Людмила Зубова - Языки современной поэзии
Строка Был в кепочке, нет — лыс и седокур весьма живописно и максимально кратко предлагает увидеть изображение по-разному, слово седокур, составленное по образцу белокур, заставляет почувствовать внутренний образ обоих слов — привычного и придуманного. Если в начале стихотворения хмырь виделся в тучах, то потом он оказывается на белой гальке, в развилке коряги.
Недоговоренность слов продолжается недоговоренностью предложений, в частности, отсутствием сказуемого: И глазки так размывчиво — скорей — жалеючи… Вопрос Да в чем дело, собственно? редуцируясь, превращается в нечленораздельный возглас «Давчемлособств»[84]. Слова исходного предложения укорачиваются, а получается нечто ненормально длинное. Обрывок …юсь! — возможно, конец слова разобьюсь или рассыплюсь. Но обе реконструкции неточны, они не создают образа. Корни слов здесь, вероятно, и не нужны, в контексте существенно лишь грамматическое значение: ‘что-то произойдет со мной, в результате чего я уподоблюсь брызгам’. Это …юсь! похоже и на междометие, а по многим стихам видно, что Сапгир — виртуозный изобретатель междометий.
В сочетании вижу вдаль имеется явный сдвиг по отношению к нормативной сочетаемости составляющих слов, и это сочетание можно понимать как такое, которое появилось вместо выражения вижу вдали (с оборванным словом) или вместо гляжу вдаль. Квазиомонимы вдаль — вдоль создают внутреннюю диссонансную рифму. Если раньше речь шла об одном хмыре, то дальше оказывается, что хмырей десятки, и в стихотворении начинаются словообразовательные игры, хмырюношей, хмырят. В слове хмырюношей можно видеть и гибридное образование от хмырей и юношей, и модификацию словоформы хмырёнышей.
Слово рцы можно прочесть и как часть существительного огурцы, и как старое название буквы «р». В стихотворении «ХРСТ и самарянка» из той же книги слово рцы употребляется как императив. Ну-с развлекай нас милый куровод / рцы в микрошиш брадатый э-энекдот. Мотивация слова адельфин неопределенна в своей потенциальной множественности. Возможно, что это слово дельфин, звучащее по-абхазски (в книге изображены абхазские курорты, а именно в Сухуми был дельфинарий); не исключено, что в слове адельфин содержится имя Адель из строк Пушкина Играй, Адель, не знай печали[85] (о дельфинах говорят, что они играют)[86].

● **ИЗВЛЕЧЁННЫЕ МАТЕРИАЛЫ**
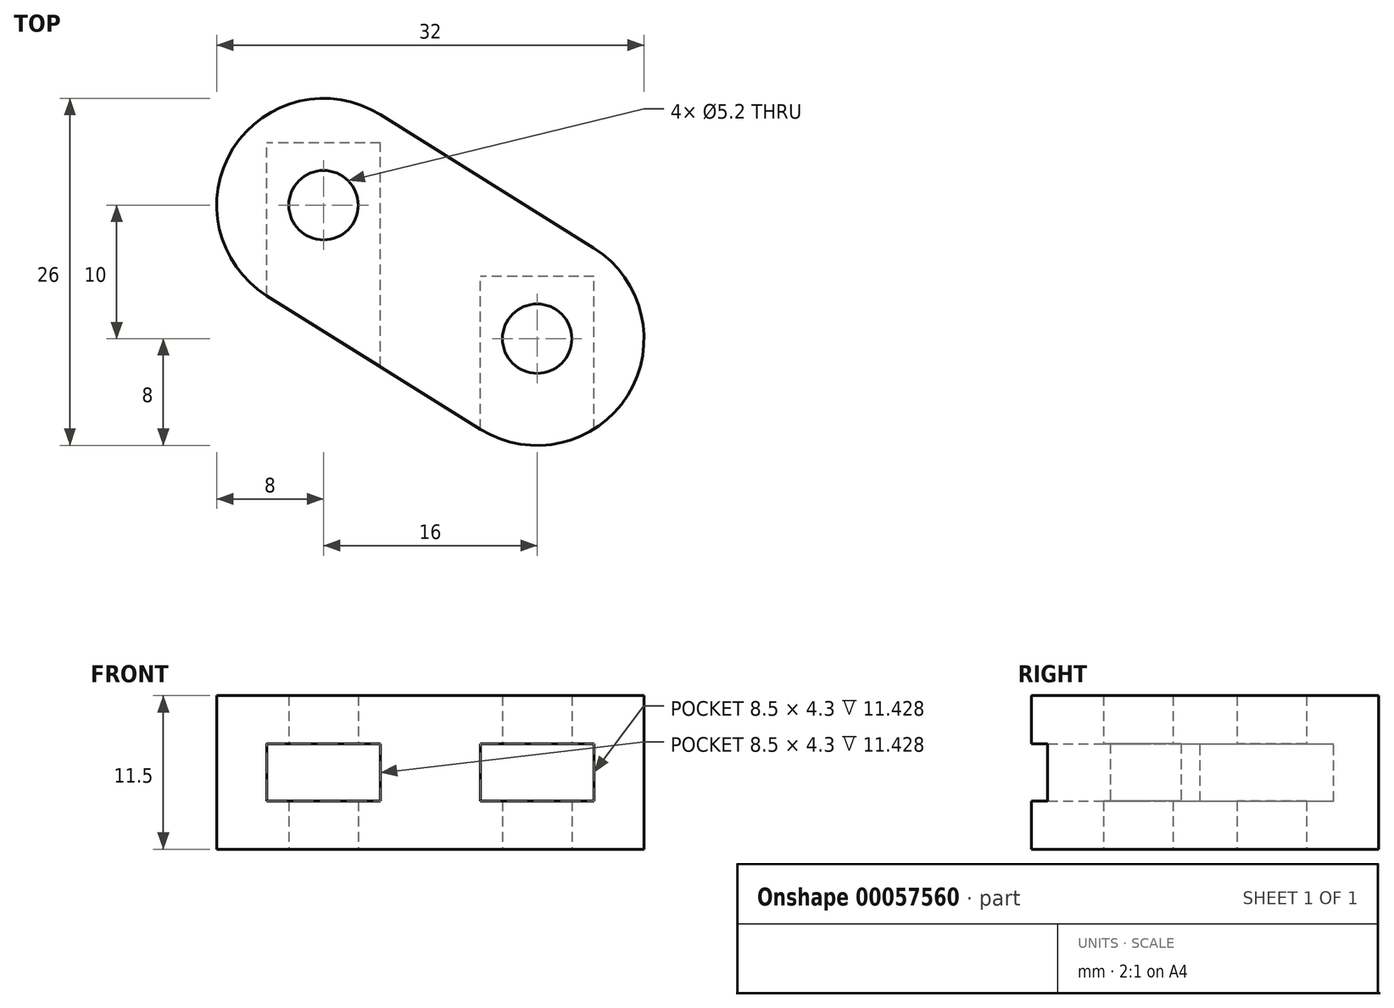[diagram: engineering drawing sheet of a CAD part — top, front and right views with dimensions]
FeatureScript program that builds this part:
annotation { "Feature Type Name" : "Feature", "Feature Type Description" : "" }
export const myFeature = defineFeature(function(context is Context, id is Id, definition is map)
    precondition{}
    {
        {
            var Q0;
            Q0=qCreatedBy(makeId("Top.planeOp"),FACE);
            var sketch = newSketch(context, id + "F0", { "sketchPlane" : qUnion([Q0])});
            skCircle(sketch, "E0", {"center": v(0, 0) * mm, "radius": 8 * mm});
            skCircle(sketch, "E1", {"center": v(16, -10) * mm, "radius": 8 * mm});
            skLineSegment(sketch, "E2", {"start": v(8, 0) * mm, "end": v(8, -10) * mm, "construction": true});
            skLineSegment(sketch, "E3", {"start": v(-4.24, -6.78) * mm, "end": v(11.76, -16.78) * mm});
            skLineSegment(sketch, "E4", {"start": v(4.24, 6.78) * mm, "end": v(20.24, -3.22) * mm});
            skCircle(sketch, "E5", {"center": v(0, 0) * mm, "radius": 2.6 * mm});
            skCircle(sketch, "E6", {"center": v(16, -10) * mm, "radius": 2.6 * mm});
            skSolve(sketch);
        }
        {
            var Q0;
            Q0=makeQuery(id+"F0.imprint","IMPRINT",FACE,{"disambiguationData":[TD([[makeQuery(id+"F0.imprint","IMPRINT",EDGE,{"derivedFrom":sQuery(id+"F0.wireOp",EDGE,"E5")}),-1.0]])]});
            var Q1;
            {var subQ0=sQuery(id+"F0.wireOp",EDGE,"E3");Q1=makeQuery(id+"F0.imprint","IMPRINT",FACE,{"disambiguationData":[TD([[makeQuery(id+"F0.imprint","IMPRINT",EDGE,{"derivedFrom":subQ0}),1.0]])]});}
            var Q2;
            Q2=makeQuery(id+"F0.imprint","IMPRINT",FACE,{"disambiguationData":[TD([[makeQuery(id+"F0.imprint","IMPRINT",EDGE,{"derivedFrom":sQuery(id+"F0.wireOp",EDGE,"E6")}),-1.0]])]});
            extrude(context, id + "F1", {"entities" : qUnion([Q0, Q1, Q2]), "depth" : 11.5 * mm});
        }
        {
            var Q0;
            Q0=makeQuery(id+"F1.opExtrude","CAP_FACE",FACE,{"disambiguationData":[OSD([sQuery(id+"F0.wireOp",EDGE,"E0"),sQuery(id+"F0.wireOp",EDGE,"E1"),sQuery(id+"F0.wireOp",EDGE,"E3"),sQuery(id+"F0.wireOp",EDGE,"E4"),sQuery(id+"F0.wireOp",EDGE,"E5"),sQuery(id+"F0.wireOp",EDGE,"E6")])],"isStart":false});
            var Q1;
            Q1=makeQuery(id+"F1.opExtrude","CAP_FACE",FACE,{"disambiguationData":[OSD([sQuery(id+"F0.wireOp",EDGE,"E0"),sQuery(id+"F0.wireOp",EDGE,"E1"),sQuery(id+"F0.wireOp",EDGE,"E3"),sQuery(id+"F0.wireOp",EDGE,"E4"),sQuery(id+"F0.wireOp",EDGE,"E5"),sQuery(id+"F0.wireOp",EDGE,"E6")])],"isStart":true});
            cPlane(context, id + "F2", {"entities" : qUnion([Q0, Q1]), "cplaneType" : CPlaneType.MID_PLANE, "offset" : 150 * mm, "width" : 150 * mm, "height" : 150 * mm});
        }
        {
            var Q0;
            Q0=qCreatedBy(id+"F2.planeOp",FACE);
            var sketch = newSketch(context, id + "F3", { "sketchPlane" : qUnion([Q0])});
            skLineSegment(sketch, "E7.rect.bottom", {"start": v(4.25, -4.65) * mm, "end": v(-4.25, -4.65) * mm});
            skLineSegment(sketch, "E7.rect.top", {"start": v(4.25, 4.65) * mm, "end": v(-4.25, 4.65) * mm});
            skLineSegment(sketch, "E7.rect.left", {"start": v(4.25, -4.65) * mm, "end": v(4.25, 4.65) * mm});
            skLineSegment(sketch, "E7.rect.right", {"start": v(-4.25, -4.65) * mm, "end": v(-4.25, 4.65) * mm});
            skPoint(sketch, "E7.rect.middle", {"position": v(0, 0) * mm});
            skLineSegment(sketch, "E8.bottom", {"start": v(-4.25, -4.65) * mm, "end": v(4.25, -4.65) * mm});
            skLineSegment(sketch, "E8.top", {"start": v(-4.25, -14.65) * mm, "end": v(4.25, -14.65) * mm});
            skLineSegment(sketch, "E8.left", {"start": v(-4.25, -4.65) * mm, "end": v(-4.25, -14.65) * mm});
            skLineSegment(sketch, "E8.right", {"start": v(4.25, -4.65) * mm, "end": v(4.25, -14.65) * mm});
            skLineSegment(sketch, "E9.rect.bottom", {"start": v(20.25, -14.65) * mm, "end": v(11.75, -14.65) * mm});
            skLineSegment(sketch, "E9.rect.top", {"start": v(20.25, -5.35) * mm, "end": v(11.75, -5.35) * mm});
            skLineSegment(sketch, "E9.rect.left", {"start": v(20.25, -14.65) * mm, "end": v(20.25, -5.35) * mm});
            skLineSegment(sketch, "E9.rect.right", {"start": v(11.75, -14.65) * mm, "end": v(11.75, -5.35) * mm});
            skPoint(sketch, "E9.rect.middle", {"position": v(16, -10) * mm});
            skLineSegment(sketch, "E10.bottom", {"start": v(11.75, -14.65) * mm, "end": v(20.25, -14.65) * mm});
            skLineSegment(sketch, "E10.top", {"start": v(11.75, -24.65) * mm, "end": v(20.25, -24.65) * mm});
            skLineSegment(sketch, "E10.left", {"start": v(11.75, -14.65) * mm, "end": v(11.75, -24.65) * mm});
            skLineSegment(sketch, "E10.right", {"start": v(20.25, -14.65) * mm, "end": v(20.25, -24.65) * mm});
            skSolve(sketch);
        }
        {
            var Q0;
            Q0 = qSketchRegion(id + "F3", true);
            extrude(context, id + "F4", {"entities" : qUnion([Q0]), "operationType" : NewBodyOperationType.REMOVE, "endBound" : BoundingType.SYMMETRIC, "oppositeDirection" : true, "depth" : 4.3 * mm});
        }
    });
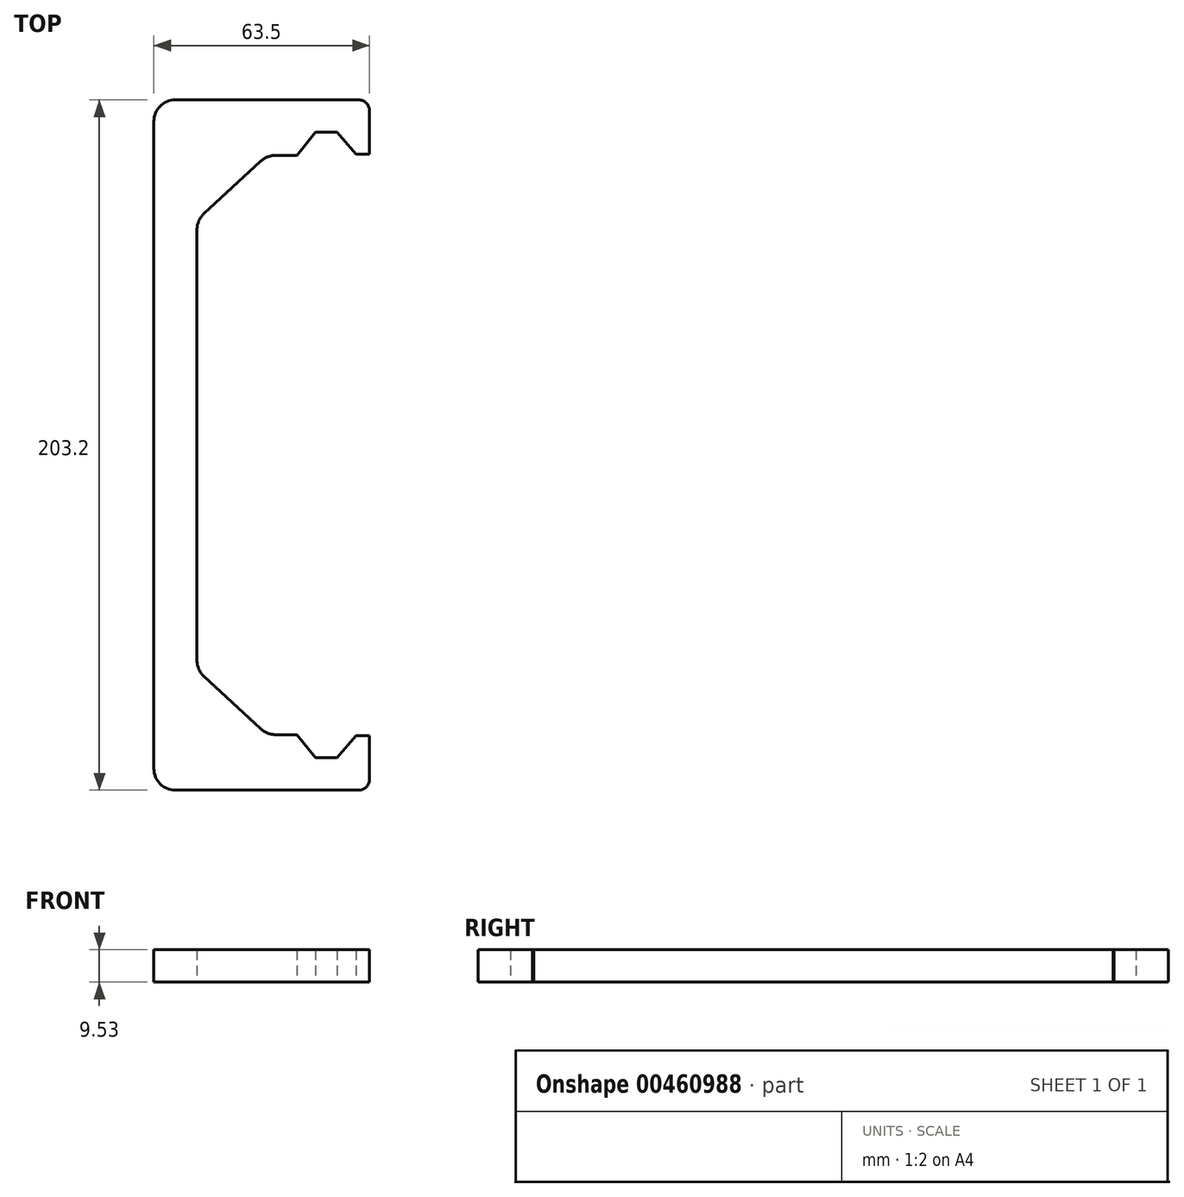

● **ЗАДАНИЯ ДЛЯ ВЫПОЛНЕНИЯ**
a. Перепишите из фрагмента страницы отрывок, начиная со слов «Недоговоренность слов продолжается» и продолжая до слов «виртуозный изобретатель междометий.» включительно.
b. По образцу какого слова, согласно фрагменту страницы, составлено слово «седокур»?
Для ответов пользуйтесь только фрагментом страницы.

● **ОТВЕТЫ К ЗАДАНИЯМ**
a.
Недоговоренность слов продолжается недоговоренностью предложений, в частности, отсутствием сказуемого: И глазки так размывчиво — скорей — жалеючи… Вопрос Да в чем дело, собственно? редуцируясь, превращается в нечленораздельный возглас «Давчемлособств»[84]. Слова исходного предложения укорачиваются, а получается нечто ненормально длинное. Обрывок …юсь! — возможно, конец слова разобьюсь или рассыплюсь. Но обе реконструкции неточны, они не создают образа. Корни слов здесь, вероятно, и не нужны, в контексте существенно лишь грамматическое значение: ‘что-то произойдет со мной, в результате чего я уподоблюсь брызгам’. Это …юсь! похоже и на междометие, а по многим стихам видно, что Сапгир — виртуозный изобретатель междометий.

b. По образцу слова «белокур».